Productivity gap
We are told “the UK Government must prioritise an industrial strategy to help UK firms as new technology gains traction, the Confederation of British Industry is today urging”.
I wonder why the CBI would appeal to a UK government currently be set by more important issues such as Brexit and sexual harassment, and with a record of low improvements in productivity.
The UK performance since 2006 is miniscule to say the least. OECD statistics covering GDP produced per capita per hour shows a clear stagnation. 2006 showed $46.50 per hour increasing to a paltry $47.50 per hour or an increase of one dollar or around two per cent.
Compare that with a country across the North Sea, Denmark, where the 2006 figure was $59.30 rising to $63.50 in 2016. That is an increase of seven per cent on a higher figure and leaves this country with a 33.7 per cent advantage in terms of value output per hour compared with the UK.
Scotland has about the same productivity level as England and Wales, so these figures are compatible for Scotland despite the fact that billions have been spent on business development through Scottish Enterprise and Highlands and Islands Enterprise.
It would seem as if the money spent by the Scottish Government has little to show for the effort, at least in terms of productivity increases.
Perhaps the time has come for business to look elsewhere for improvements to the private economy, dominated as it is by companies that are members of CBI and similar organisations including Chambers of Commerce.
What about these looking at themselves and increasing their effort to lift productivity in their members, rather than looking to government with a poor track record in introducing new technology?

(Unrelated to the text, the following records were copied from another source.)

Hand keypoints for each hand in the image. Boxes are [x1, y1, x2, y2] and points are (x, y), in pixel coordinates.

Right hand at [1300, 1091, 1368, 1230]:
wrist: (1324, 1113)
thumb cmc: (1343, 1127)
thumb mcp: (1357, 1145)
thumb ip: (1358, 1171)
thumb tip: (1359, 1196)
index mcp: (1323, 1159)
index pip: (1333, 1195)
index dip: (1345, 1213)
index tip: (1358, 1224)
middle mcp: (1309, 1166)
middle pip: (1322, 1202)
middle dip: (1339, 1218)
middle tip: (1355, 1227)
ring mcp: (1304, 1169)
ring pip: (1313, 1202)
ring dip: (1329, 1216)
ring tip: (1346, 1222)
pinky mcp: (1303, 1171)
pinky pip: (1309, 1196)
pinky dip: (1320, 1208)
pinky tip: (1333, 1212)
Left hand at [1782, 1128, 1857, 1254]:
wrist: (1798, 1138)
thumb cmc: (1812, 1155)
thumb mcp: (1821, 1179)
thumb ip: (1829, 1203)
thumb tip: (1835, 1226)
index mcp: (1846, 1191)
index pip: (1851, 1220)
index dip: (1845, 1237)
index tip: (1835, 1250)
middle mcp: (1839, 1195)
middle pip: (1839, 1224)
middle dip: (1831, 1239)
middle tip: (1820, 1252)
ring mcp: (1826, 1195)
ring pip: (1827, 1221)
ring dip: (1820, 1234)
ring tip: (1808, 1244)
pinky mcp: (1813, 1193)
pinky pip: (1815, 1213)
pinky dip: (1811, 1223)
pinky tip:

With the productivity gap so wide compared with top performing OECD countries, one would think this is an easy game. Just go out and copy what they are doing rather than thinking “not invented here”. Productivity improve- ments also have a role to play in the current Scottish debate over tax increases. tax increases happen automatically when the output per person per hour goes up. The individual worker with a higher income simply pays more tax without any increase in tax rates.
As the worker’s income goes up, it will even be possible to increase the rates and leave enough to pay the bills.